Print the part of the items that opens with the line containing "Op de tweede" and continues through the end of the items, copying each line exactly and leaving out the pictures.

-------- DATA PROVIDED

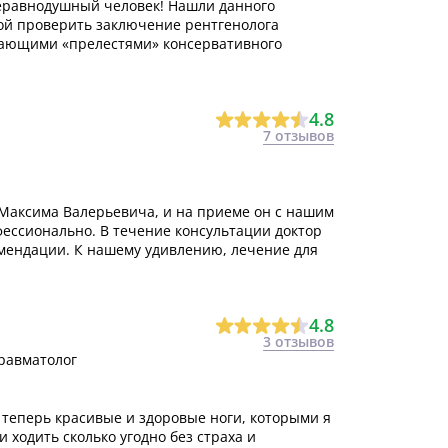
еравнодушный человек! Нашли данного
бой проверить заключение рентгенолога
кающими «прелестями» консервативного
4.8
7 отзывов
 Максима Валерьевича, и на приеме он с нашим
ессионально. В течение консультации доктор
омендации. К нашему удивлению, лечение для
4.8
3 отзывов
Травматолог
 теперь красивые и здоровые ноги, которыми я
и ходить сколько угодно без страха и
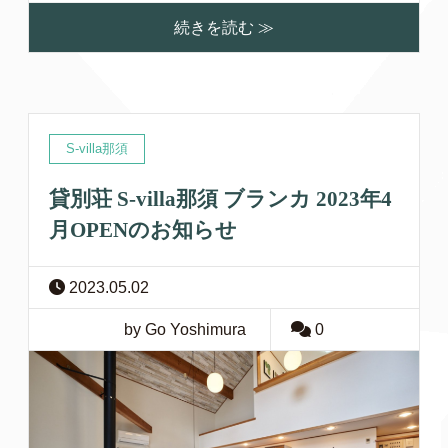
続きを読む ≫
S-villa那須
貸別荘 S-villa那須 ブランカ 2023年4
月OPENのお知らせ
2023.05.02
by Go Yoshimura
0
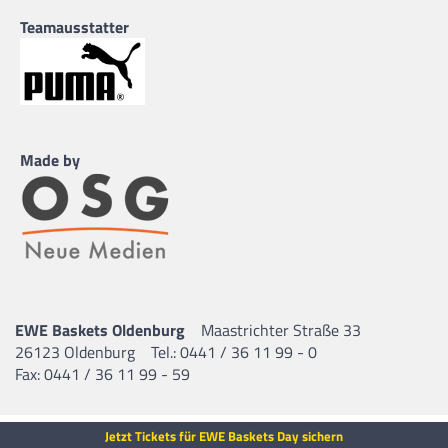
Teamausstatter
Made by
EWE Baskets Oldenburg
Maastrichter Straße 33
26123 Oldenburg
Tel.: 0441 / 36 11 99 - 0
Fax: 0441 / 36 11 99 - 59
Jetzt Tickets für EWE Baskets Day sichern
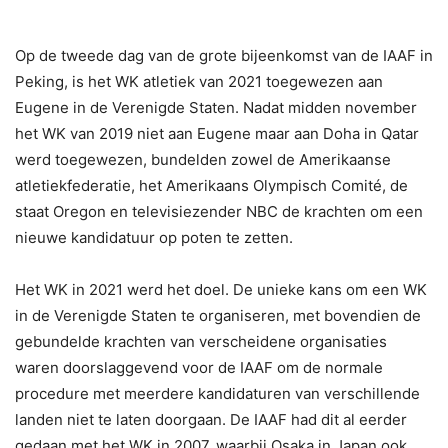
Op de tweede dag van de grote bijeenkomst van de IAAF in
Peking, is het WK atletiek van 2021 toegewezen aan
Eugene in de Verenigde Staten. Nadat midden november
het WK van 2019 niet aan Eugene maar aan Doha in Qatar
werd toegewezen, bundelden zowel de Amerikaanse
atletiekfederatie, het Amerikaans Olympisch Comité, de
staat Oregon en televisiezender NBC de krachten om een
nieuwe kandidatuur op poten te zetten.
Het WK in 2021 werd het doel. De unieke kans om een WK
in de Verenigde Staten te organiseren, met bovendien de
gebundelde krachten van verscheidene organisaties
waren doorslaggevend voor de IAAF om de normale
procedure met meerdere kandidaturen van verschillende
landen niet te laten doorgaan. De IAAF had dit al eerder
gedaan met het WK in 2007, waarbij Osaka in Japan ook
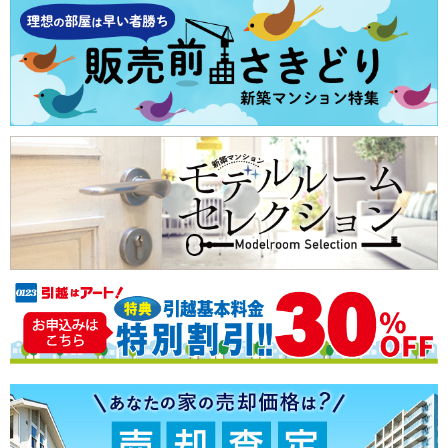
駐車場100％完備
売却査定
エコマンション
南向きのマンション
小さい子供がいても安心
子育てにやさしい環境
ショッピングセンター至近
ペット可
太陽光発電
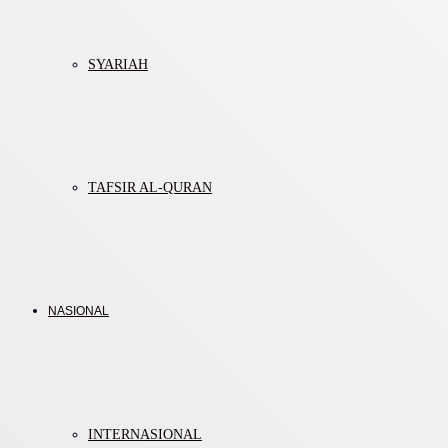
SYARIAH
TAFSIR AL-QURAN
NASIONAL
INTERNASIONAL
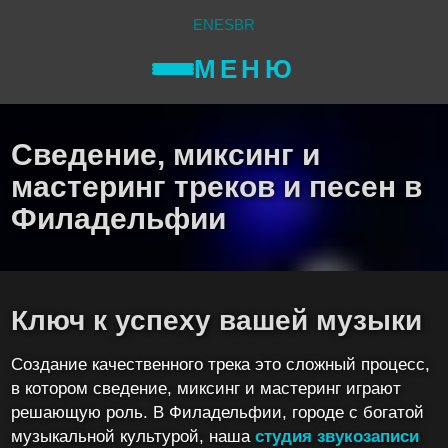
EN
ES
BR
МЕНЮ
Сведение, миксинг и
мастеринг треков и песен в
Филадельфии
Ключ к успеху вашей музыки
Создание качественного трека это сложный процесс,
в котором сведение, миксинг и мастеринг играют
решающую роль. В Филадельфии, городе с богатой
музыкальной культурой, наша
студия звукозаписи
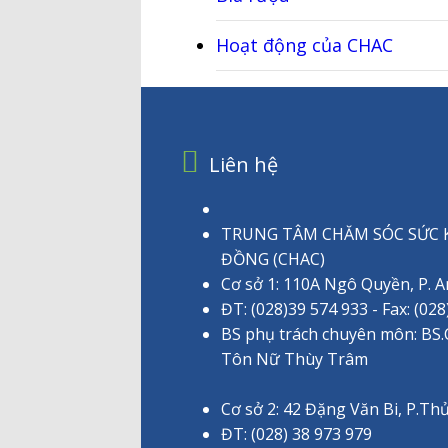
Hoạt động của CHAC
Liên hệ
TRUNG TÂM CHĂM SÓC SỨC 
ĐỒNG (CHAC)
Cơ sở 1: 110A Ngô Quyền, P.
ĐT: (028)39 574 933 - Fax: (028
BS phụ trách chuyên môn: BS
Tôn Nữ Thùy Trâm
Cơ sở 2: 42 Đặng Văn Bi, P.T
ĐT: (028) 38 973 979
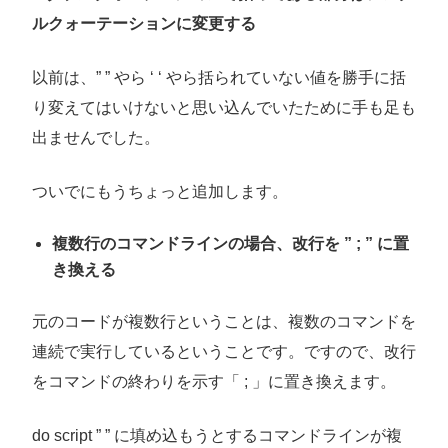
ルクォーテーションに変更する
以前は、” ” やら ‘ ‘ やら括られていない値を勝手に括
り変えてはいけないと思い込んでいたために手も足も
出ませんでした。
ついでにもうちょっと追加します。
複数行のコマンドラインの場合、改行を ” ; ” に置
き換える
元のコードが複数行ということは、複数のコマンドを
連続で実行しているということです。ですので、改行
をコマンドの終わりを示す「 ; 」に置き換えます。
do script ” ” に填め込もうとするコマンドラインが複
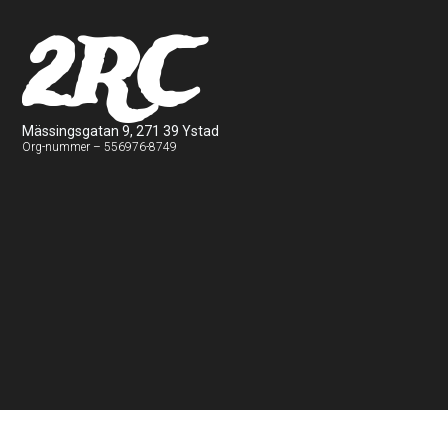
2RC
Mässingsgatan 9, 271 39 Ystad
Org-nummer – 556976-8749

----------------

--- FINISHED EXERCISE ---
Op de tweede dag van de grote bijeenkomst van de IAAF in
Peking, is het WK atletiek van 2021 toegewezen aan
Eugene in de Verenigde Staten. Nadat midden november
het WK van 2019 niet aan Eugene maar aan Doha in Qatar
werd toegewezen, bundelden zowel de Amerikaanse
atletiekfederatie, het Amerikaans Olympisch Comité, de
staat Oregon en televisiezender NBC de krachten om een
nieuwe kandidatuur op poten te zetten.
Het WK in 2021 werd het doel. De unieke kans om een WK
in de Verenigde Staten te organiseren, met bovendien de
gebundelde krachten van verscheidene organisaties
waren doorslaggevend voor de IAAF om de normale
procedure met meerdere kandidaturen van verschillende
landen niet te laten doorgaan. De IAAF had dit al eerder
gedaan met het WK in 2007, waarbij Osaka in Japan ook
駐車場100％完備
売却査定
エコマンション
南向きのマンション
小さい子供がいても安心
子育てにやさしい環境
ショッピングセンター至近
ペット可
太陽光発電
SYARIAH
TAFSIR AL-QURAN
NASIONAL
INTERNASIONAL
EN
ES
BR
МЕНЮ
Сведение, миксинг и
мастеринг треков и песен в
Филадельфии
Ключ к успеху вашей музыки
Создание качественного трека это сложный процесс,
в котором сведение, миксинг и мастеринг играют
решающую роль. В Филадельфии, городе с богатой
музыкальной культурой, наша
студия звукозаписи
Hoạt động của CHAC
Liên hệ
TRUNG TÂM CHĂM SÓC SỨC 
ĐỒNG (CHAC)
Cơ sở 1: 110A Ngô Quyền, P.
ĐT: (028)39 574 933 - Fax: (028
BS phụ trách chuyên môn: BS
Tôn Nữ Thùy Trâm
Cơ sở 2: 42 Đặng Văn Bi, P.T
ĐT: (028) 38 973 979
ルクォーテーションに変更する
以前は、” ” やら ‘ ‘ やら括られていない値を勝手に括
り変えてはいけないと思い込んでいたために手も足も
出ませんでした。
ついでにもうちょっと追加します。
複数行のコマンドラインの場合、改行を ” ; ” に置
き換える
元のコードが複数行ということは、複数のコマンドを
連続で実行しているということです。ですので、改行
をコマンドの終わりを示す「 ; 」に置き換えます。
do script ” ” に填め込もうとするコマンドラインが複
2RC
Mässingsgatan 9, 271 39 Ystad
Org-nummer – 556976-8749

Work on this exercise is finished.